#### [OBJECTIF]
Réécrivez toutes les lignes de la liste ci-dessous en tableau Markdown, avec une colonne « N° » pour le numéro de rangée et une colonne « Texte » pour la ligne. Omettez les lignes vides et les mentions d'image.

#### [EXTRAIT DES DONNÉES]
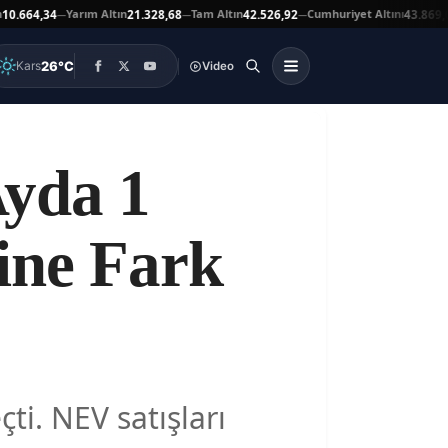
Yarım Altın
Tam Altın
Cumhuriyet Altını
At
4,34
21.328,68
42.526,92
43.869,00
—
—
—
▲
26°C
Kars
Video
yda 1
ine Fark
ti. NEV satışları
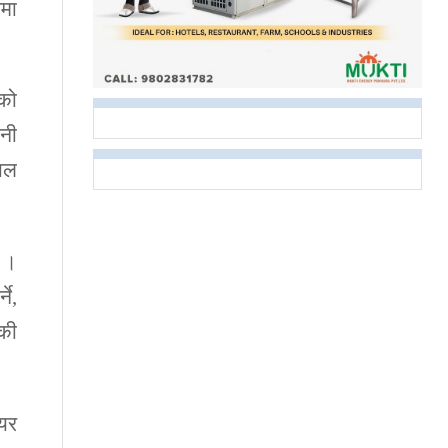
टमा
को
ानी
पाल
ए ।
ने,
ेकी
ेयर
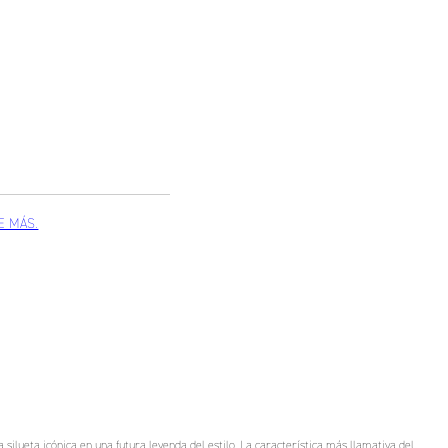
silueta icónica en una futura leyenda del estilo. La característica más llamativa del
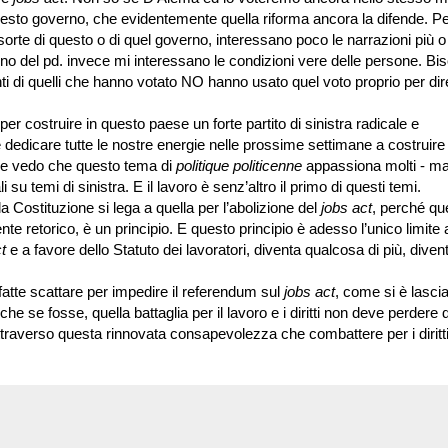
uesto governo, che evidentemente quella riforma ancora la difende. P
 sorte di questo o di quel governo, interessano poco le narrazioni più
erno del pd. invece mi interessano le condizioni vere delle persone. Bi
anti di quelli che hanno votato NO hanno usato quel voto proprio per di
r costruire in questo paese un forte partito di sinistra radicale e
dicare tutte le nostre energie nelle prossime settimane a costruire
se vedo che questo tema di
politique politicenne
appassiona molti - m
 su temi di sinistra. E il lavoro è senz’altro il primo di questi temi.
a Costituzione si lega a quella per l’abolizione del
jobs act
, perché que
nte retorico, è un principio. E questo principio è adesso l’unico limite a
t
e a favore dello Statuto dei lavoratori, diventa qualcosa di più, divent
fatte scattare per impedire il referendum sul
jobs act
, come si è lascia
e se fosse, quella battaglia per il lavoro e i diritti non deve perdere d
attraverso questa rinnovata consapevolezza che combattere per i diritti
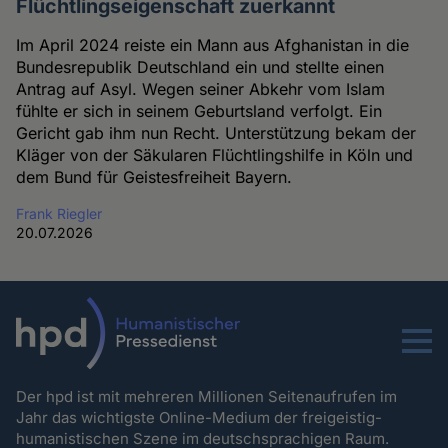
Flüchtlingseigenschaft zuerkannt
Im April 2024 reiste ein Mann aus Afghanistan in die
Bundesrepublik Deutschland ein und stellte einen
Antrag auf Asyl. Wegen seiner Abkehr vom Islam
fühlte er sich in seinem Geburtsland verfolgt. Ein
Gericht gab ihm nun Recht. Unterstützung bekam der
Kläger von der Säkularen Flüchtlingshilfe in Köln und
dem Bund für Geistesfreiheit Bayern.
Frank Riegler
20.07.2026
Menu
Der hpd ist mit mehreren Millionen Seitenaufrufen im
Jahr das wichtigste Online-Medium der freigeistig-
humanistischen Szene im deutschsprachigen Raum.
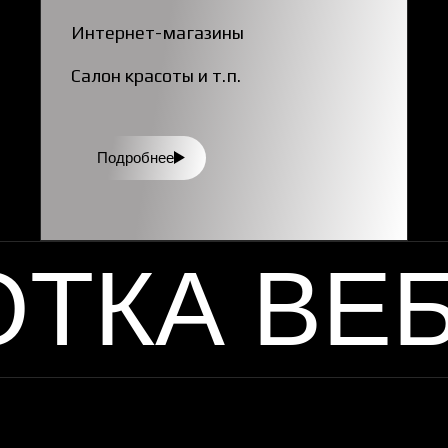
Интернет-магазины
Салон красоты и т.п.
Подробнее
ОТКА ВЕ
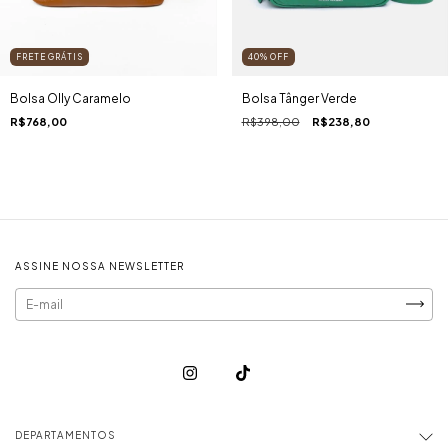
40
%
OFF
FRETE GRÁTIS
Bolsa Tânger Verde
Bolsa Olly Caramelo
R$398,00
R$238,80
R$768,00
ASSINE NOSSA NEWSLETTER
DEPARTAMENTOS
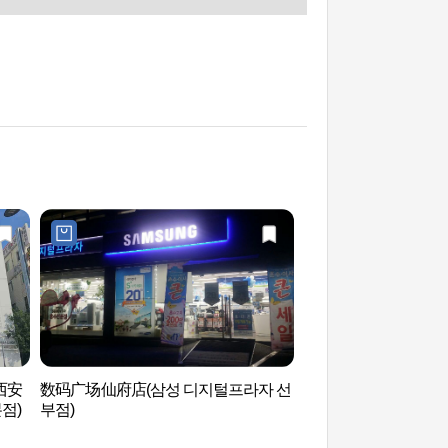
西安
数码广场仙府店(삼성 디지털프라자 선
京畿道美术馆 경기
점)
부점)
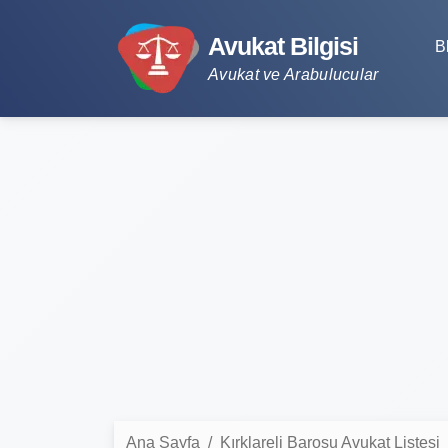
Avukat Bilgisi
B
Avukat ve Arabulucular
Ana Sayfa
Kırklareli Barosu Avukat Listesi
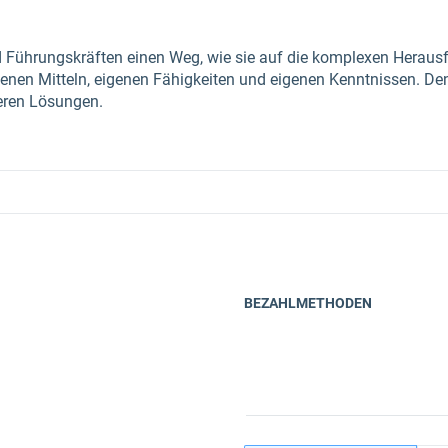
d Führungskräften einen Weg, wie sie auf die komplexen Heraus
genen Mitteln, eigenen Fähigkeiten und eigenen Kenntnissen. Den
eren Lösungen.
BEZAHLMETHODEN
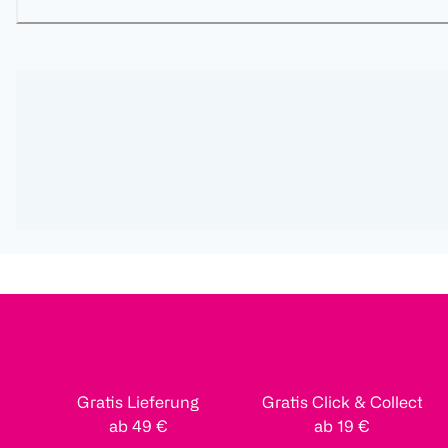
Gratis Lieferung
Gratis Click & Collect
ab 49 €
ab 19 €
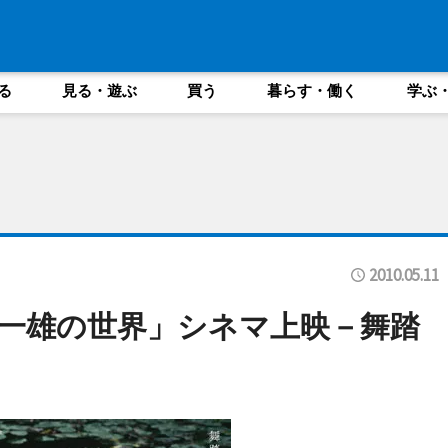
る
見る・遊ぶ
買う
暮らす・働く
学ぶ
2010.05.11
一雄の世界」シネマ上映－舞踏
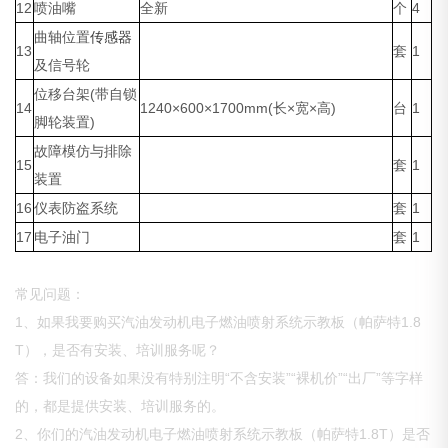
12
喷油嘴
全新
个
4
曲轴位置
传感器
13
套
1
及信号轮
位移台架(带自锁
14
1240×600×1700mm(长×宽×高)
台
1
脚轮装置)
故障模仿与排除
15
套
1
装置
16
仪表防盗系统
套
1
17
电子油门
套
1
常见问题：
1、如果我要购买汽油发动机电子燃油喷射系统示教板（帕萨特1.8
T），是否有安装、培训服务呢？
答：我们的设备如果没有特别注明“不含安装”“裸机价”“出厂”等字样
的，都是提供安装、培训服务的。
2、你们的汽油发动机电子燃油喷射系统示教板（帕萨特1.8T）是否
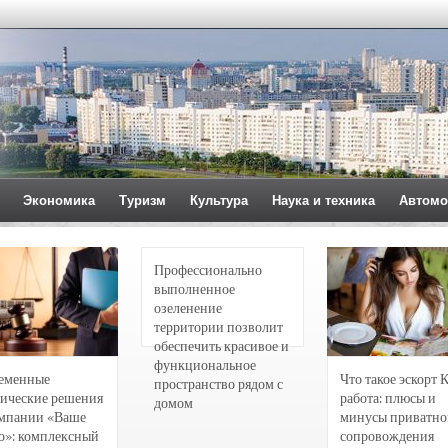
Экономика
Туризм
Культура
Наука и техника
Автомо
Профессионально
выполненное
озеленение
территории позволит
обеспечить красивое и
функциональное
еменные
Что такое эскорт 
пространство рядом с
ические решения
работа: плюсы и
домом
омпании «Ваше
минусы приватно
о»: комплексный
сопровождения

#### [RÉSULTAT]
| N° | Texte |
|---|---|
| 1 | Yarım Altın |
| 2 | Tam Altın |
| 3 | Cumhuriyet Altını |
| 4 | At |
| 5 | 4,34 |
| 6 | 21.328,68 |
| 7 | 42.526,92 |
| 8 | 43.869,00 |
| 9 | — |
| 10 | — |
| 11 | — |
| 12 | ▲ |
| 13 | 26°C |
| 14 | Kars |
| 15 | Video |
| 16 | yda 1 |
| 17 | ine Fark |
| 18 | ti. NEV satışları |
| 19 | टमा |
| 20 | को |
| 21 | ानी |
| 22 | पाल |
| 23 | ए । |
| 24 | ने, |
| 25 | ेकी |
| 26 | ेयर |
| 27 | silueta icónica en una futura leyenda del estilo. La característica más llamativa del |
| 28 | uesto governo, che evidentemente quella riforma ancora la difende. P |
| 29 |  sorte di questo o di quel governo, interessano poco le narrazioni più |
| 30 | erno del pd. invece mi interessano le condizioni vere delle persone. Bi |
| 31 | anti di quelli che hanno votato NO hanno usato quel voto proprio per di |
| 32 | r costruire in questo paese un forte partito di sinistra radicale e |
| 33 | dicare tutte le nostre energie nelle prossime settimane a costruire |
| 34 | se vedo che questo tema di |
| 35 | politique politicenne |
| 36 | appassiona molti - m |
| 37 |  su temi di sinistra. E il lavoro è senz’altro il primo di questi temi. |
| 38 | a Costituzione si lega a quella per l’abolizione del |
| 39 | jobs act |
| 40 | , perché que |
| 41 | nte retorico, è un principio. E questo principio è adesso l’unico limite a |
| 42 | t |
| 43 | e a favore dello Statuto dei lavoratori, diventa qualcosa di più, divent |
| 44 | fatte scattare per impedire il referendum sul |
| 45 | jobs act |
| 46 | , come si è lascia |
| 47 | e se fosse, quella battaglia per il lavoro e i diritti non deve perdere d |
| 48 | attraverso questa rinnovata consapevolezza che combattere per i diritti |
| 49 | Flüchtlingseigenschaft zuerkannt |
| 50 | Im April 2024 reiste ein Mann aus Afghanistan in die |
| 51 | Bundesrepublik Deutschland ein und stellte einen |
| 52 | Antrag auf Asyl. Wegen seiner Abkehr vom Islam |
| 53 | fühlte er sich in seinem Geburtsland verfolgt. Ein |
| 54 | Gericht gab ihm nun Recht. Unterstützung bekam der |
| 55 | Kläger von der Säkularen Flüchtlingshilfe in Köln und |
| 56 | dem Bund für Geistesfreiheit Bayern. |
| 57 | Frank Riegler |
| 58 | 20.07.2026 |
| 59 | Menu |
| 60 | Der hpd ist mit mehreren Millionen Seitenaufrufen im |
| 61 | Jahr das wichtigste Online-Medium der freigeistig- |
| 62 | humanistischen Szene im deutschsprachigen Raum. |
| 63 | Интернет-магазины |
| 64 | Салон красоты и т.п. |
| 65 | Подробнее |
| 66 | ОТКА ВЕ |
| 67 | 40 |
| 68 | % |
| 69 | OFF |
| 70 | FRETE GRÁTIS |
| 71 | Bolsa Tânger Verde |
| 72 | Bolsa Olly Caramelo |
| 73 | R$398,00 |
| 74 | R$238,80 |
| 75 | R$768,00 |
| 76 | ASSINE NOSSA NEWSLETTER |
| 77 | DEPARTAMENTOS |
| 78 | 西安 |
| 79 | 数码广场仙府店(삼성 디지털프라자 선 |
| 80 | 京畿道美术馆 경기 |
| 81 | 점) |
| 82 | 부점) |
| 83 | Avukat Bilgisi |
| 84 | B |
| 85 | Avukat ve Arabulucular |
| 86 | Ana Sayfa |
| 87 | Kırklareli Barosu Avukat Listesi |
| 88 | d Führungskräften einen Weg, wie sie auf die komplexen Heraus |
| 89 | genen Mitteln, eigenen Fähigkeiten und eigenen Kenntnissen. Den |
| 90 | eren Lösungen. |
| 91 | BEZAHLMETHODEN |
| 92 | Gratis Lieferung |
| 93 | Gratis Click & Collect |
| 94 | ab 49 € |
| 95 | ab 19 € |
| 96 | る |
| 97 | 見る・遊ぶ |
| 98 | 買う |
| 99 | 暮らす・働く |
| 100 | 学ぶ |
| 101 | 2010.05.11 |
| 102 | 一雄の世界」シネマ上映－舞踏 |
| 103 | 12 |
| 104 | 喷油嘴 |
| 105 | 全新 |
| 106 | 个 |
| 107 | 4 |
| 108 | 曲轴位置 |
| 109 | 传感器 |
| 110 | 13 |
| 111 | 套 |
| 112 | 1 |
| 113 | 及信号轮 |
| 114 | 位移台架(带自锁 |
| 115 | 14 |
| 116 | 1240×600×1700mm(长×宽×高) |
| 117 | 台 |
| 118 | 1 |
| 119 | 脚轮装置) |
| 120 | 故障模仿与排除 |
| 121 | 15 |
| 122 | 套 |
| 123 | 1 |
| 124 | 装置 |
| 125 | 16 |
| 126 | 仪表防盗系统 |
| 127 | 套 |
| 128 | 1 |
| 129 | 17 |
| 130 | 电子油门 |
| 131 | 套 |
| 132 | 1 |
| 133 | 常见问题： |
| 134 | 1、如果我要购买汽油发动机电子燃油喷射系统示教板（帕萨特1.8 |
| 135 | T），是否有安装、培训服务呢？ |
| 136 | 答：我们的设备如果没有特别注明“不含安装”“裸机价”“出厂”等字样 |
| 137 | 的，都是提供安装、培训服务的。 |
| 138 | 2、你们的汽油发动机电子燃油喷射系统示教板（帕萨特1.8T）是否 |
| 139 | Экономика |
| 140 | Туризм |
| 141 | Культура |
| 142 | Наука и техника |
| 143 | Автомо |
| 144 | Профессионально |
| 145 | выполненное |
| 146 | озеленение |
| 147 | территории позволит |
| 148 | обеспечить красивое и |
| 149 | функциональное |
| 150 | еменные |
| 151 | Что такое эскорт  |
| 152 | пространство рядом с |
| 153 | ические решения |
| 154 | работа: плюсы и |
| 155 | домом |
| 156 | омпании «Ваше |
| 157 | минусы приватно |
| 158 | о»: комплексный |
| 159 | сопровождения |